La vida cristiana como acción de gracias
La vida cristiana como acción de gracias
Por Yara Fonseca*
Normalmente, no me gusta escribir en primera persona, sin embargo, en esta ocasión me siento inclinada a hacerlo, pues recogiendo mis propias experiencias, he tenido la gracia de descubrir que, entre los muchos dones de la vida cristiana, la gratitud es uno de los más especiales.

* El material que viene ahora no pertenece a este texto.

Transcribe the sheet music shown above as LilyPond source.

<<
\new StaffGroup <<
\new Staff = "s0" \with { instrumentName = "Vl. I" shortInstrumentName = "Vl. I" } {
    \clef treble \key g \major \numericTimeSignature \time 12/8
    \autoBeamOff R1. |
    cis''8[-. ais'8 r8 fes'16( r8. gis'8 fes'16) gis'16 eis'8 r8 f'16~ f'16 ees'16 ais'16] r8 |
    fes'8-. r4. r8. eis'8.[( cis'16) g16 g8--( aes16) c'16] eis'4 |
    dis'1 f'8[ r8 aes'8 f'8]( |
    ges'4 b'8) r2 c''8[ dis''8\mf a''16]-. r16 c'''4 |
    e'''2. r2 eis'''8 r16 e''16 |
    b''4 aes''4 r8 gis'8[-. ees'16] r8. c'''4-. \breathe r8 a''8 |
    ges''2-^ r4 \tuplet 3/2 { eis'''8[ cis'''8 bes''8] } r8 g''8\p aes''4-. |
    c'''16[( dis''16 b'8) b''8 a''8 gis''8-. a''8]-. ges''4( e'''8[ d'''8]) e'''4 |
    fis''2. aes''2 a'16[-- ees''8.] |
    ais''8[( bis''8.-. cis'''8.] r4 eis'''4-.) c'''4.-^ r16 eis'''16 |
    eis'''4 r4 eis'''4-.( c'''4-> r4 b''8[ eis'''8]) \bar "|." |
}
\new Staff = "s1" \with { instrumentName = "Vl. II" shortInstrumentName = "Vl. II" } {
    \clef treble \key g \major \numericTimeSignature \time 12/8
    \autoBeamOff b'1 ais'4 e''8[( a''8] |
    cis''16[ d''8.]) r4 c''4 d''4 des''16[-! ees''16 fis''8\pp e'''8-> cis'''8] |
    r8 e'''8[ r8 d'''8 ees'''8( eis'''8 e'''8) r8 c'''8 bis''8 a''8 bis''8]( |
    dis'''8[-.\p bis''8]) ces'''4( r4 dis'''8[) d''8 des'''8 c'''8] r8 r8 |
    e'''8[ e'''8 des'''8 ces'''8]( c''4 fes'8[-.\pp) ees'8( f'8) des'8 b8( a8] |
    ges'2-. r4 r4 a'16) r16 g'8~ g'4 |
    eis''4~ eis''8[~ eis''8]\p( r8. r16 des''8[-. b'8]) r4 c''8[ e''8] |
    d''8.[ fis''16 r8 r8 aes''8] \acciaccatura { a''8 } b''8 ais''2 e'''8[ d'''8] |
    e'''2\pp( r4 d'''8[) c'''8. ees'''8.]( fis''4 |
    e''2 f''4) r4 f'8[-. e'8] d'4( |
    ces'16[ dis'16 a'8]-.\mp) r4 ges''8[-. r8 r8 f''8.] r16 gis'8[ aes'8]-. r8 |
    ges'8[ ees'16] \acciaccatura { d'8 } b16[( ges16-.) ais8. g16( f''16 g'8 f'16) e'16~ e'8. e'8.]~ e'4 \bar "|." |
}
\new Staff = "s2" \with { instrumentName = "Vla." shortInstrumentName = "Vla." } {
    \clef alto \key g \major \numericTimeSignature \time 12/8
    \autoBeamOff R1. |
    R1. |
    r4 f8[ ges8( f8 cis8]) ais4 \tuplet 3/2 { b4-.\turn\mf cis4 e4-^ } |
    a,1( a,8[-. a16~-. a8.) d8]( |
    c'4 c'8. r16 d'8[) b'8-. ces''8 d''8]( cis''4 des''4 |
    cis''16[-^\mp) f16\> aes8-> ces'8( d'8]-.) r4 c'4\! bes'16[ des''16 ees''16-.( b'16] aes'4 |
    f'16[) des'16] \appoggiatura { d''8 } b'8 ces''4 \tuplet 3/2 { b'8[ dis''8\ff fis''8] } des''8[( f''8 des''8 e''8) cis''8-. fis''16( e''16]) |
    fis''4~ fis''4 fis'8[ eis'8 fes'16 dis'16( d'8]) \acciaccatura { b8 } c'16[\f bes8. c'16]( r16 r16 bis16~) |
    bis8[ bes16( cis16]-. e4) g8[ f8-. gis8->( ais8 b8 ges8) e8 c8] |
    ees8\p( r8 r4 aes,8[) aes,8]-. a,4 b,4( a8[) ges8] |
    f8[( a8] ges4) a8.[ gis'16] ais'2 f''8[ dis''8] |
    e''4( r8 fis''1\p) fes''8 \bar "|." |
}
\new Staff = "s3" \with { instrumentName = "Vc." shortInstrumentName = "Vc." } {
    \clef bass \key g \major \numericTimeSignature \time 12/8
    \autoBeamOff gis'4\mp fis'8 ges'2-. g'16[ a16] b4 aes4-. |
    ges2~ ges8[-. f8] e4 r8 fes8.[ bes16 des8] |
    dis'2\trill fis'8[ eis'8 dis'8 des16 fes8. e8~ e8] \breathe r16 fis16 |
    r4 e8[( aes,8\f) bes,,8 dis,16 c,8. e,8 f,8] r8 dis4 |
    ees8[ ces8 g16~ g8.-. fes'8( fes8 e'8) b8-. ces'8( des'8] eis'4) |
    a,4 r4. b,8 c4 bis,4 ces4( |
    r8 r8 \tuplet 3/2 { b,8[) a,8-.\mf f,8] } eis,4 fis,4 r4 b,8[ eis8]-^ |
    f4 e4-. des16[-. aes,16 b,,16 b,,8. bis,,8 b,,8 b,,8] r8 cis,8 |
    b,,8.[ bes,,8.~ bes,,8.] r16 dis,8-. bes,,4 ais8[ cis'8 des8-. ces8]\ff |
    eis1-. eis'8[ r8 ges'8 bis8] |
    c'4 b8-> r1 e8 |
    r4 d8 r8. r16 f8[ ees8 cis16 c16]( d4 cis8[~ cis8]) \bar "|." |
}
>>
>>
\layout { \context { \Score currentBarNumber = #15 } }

Quisiera compartir la amistad espiritual que tengo con Monseñor Alcides Mendoza Castro (1928-2012), quien fue arzobispo emérito del Cuzco en el Perú. Fue ordenado obispo a fines de los años 50, convirtiéndose en el obispo más joven de su generación y entre los participantes del Concilio Vaticano II. Esta amistad se desarrolló durante los últimos cuatro años de vida de monseñor Alcides, brindándome la oportunidad de ser testigo de un testimonio de cristianismo maduro y lleno de convicciones profundas.
Muchas veces le escuché decir que “el peor pecado es la ingratitud”. Confieso que me quedaba pensando y tratando de entender qué quería decir, pues definitivamente no era una afirmación sacada de manuales de teología moral. Era como una certeza honda que salía con fuerza de su voz anciana y que me hablaba de que ésta era una sabiduría madurada durante toda su vida ministerial.
Tenía la costumbre de participar en la misa dominical y desayunar en su casa. En uno de esos encuentros en los días del Señor, le pregunté: por qué decía esto, de dónde venía tanta certeza. A lo que recibí una respuesta muy directa: he visto muchas veces que quien es ingrato es capaz de las peores barbaridades.
Para mí fue como una de aquellas respuestas cortas y contundentes que quedan grabadas en algún lugar de la memoria, indicando que aquí hay una verdad espiritual que se me presentaba como una clave para mirar la vida. Con los días, me hice la idea de que la afirmación contraria es totalmente cierta. Si mi amigo Alcides dice que la ingratitud es como la semilla de cizaña que malogra el corazón, bien podríamos dar la vuelta y decir que la gratitud es trigo sembrado en el alma y que promete cosecha abundante de virtudes y buenas obras.
La vida cristiana es gratitud, es acción de gracias que brota de la experiencia de ser alcanzados por Dios, quien nos amó primero (1Jn 4,19). Quien se sabe amado de modo inmerecido, encuentra en esta misma sobreabundancia, la fuerza que lo impulsa a responder al amor con la donación libre de toda su realidad personal: afectiva, volitiva e intelectual.
La persona que se sabe creada, redimida y llamada a una nueva vida en Cristo posee un tesoro interior que le hace unirse al salmista que proclama: «¿Cómo pagaré al Señor todo el bien que me ha hecho?», (Salmo 115, 3).
Bien sabemos que nuestra fe profesa a un Dios que no pide nada a cambio por su amor, es un Dios que se dona y ama en libertad. Las palabras del salmista no están hablando de un pago similar al que ocurre en las interacciones humanas, sean estas afectivas, económicas o políticas. Se trata de una nueva lógica, de una sabiduría espiritual. Cuando tenemos la gracia de reconocer tanto amor recibido de manera inmerecida, simplemente queremos amar. No es pagar una factura, lo que además sería imposible, porque fuimos salvados a precio de la Sangre de Cristo (1Pe 1, 18-19). Es correspondencia, es agradecimiento.
San Ignacio de Loyola, en la conclusión de sus ejercicios espirituales, hace una invitación a darnos cuenta de tantos bienes recibidos gratuitamente y concluye con la conocida Contemplación para alcanzar amor que expresa este sentido.
Tomad, Señor, y recibid toda mi libertad, mi memoria, mi entendimiento y toda mi voluntad, todo mi haber y mi poseer; Vos me lo disteis, a Vos, Señor, lo torno; todo es vuestro, disponed a toda vuestra voluntad; dadme vuestro amor y gracia, que ésta me basta.
¡Todo es vuestro! Y lo que es Suyo, nos lo ha regalado porque nos ama. Cada corazón, cada uno de nosotros, en el silencio de las propias decisiones, necesita ponerse ante este amor y elegir cómo quiere responder, o mejor, cómo quiere corresponder.
La gratitud a Dios es trigo bueno que produce frutos en nuestras relaciones humanas. Es como una virtud que orienta nuestra relación con Dios y desde ahí nuestros vínculos interpersonales. En el árbol de la gratitud a Dios, podemos cosechar humildad, mansedumbre, magnanimidad, perdón, compasión hacia el otro, generosidad, paciencia; en fin, podemos adquirir una nueva sensibilidad para mirarnos a nosotros mismos y al prójimo.
* Yara Fonseca es consagrada de la Fraternidad Mariana de la Reconciliación y reside en Brasil con su comunidad.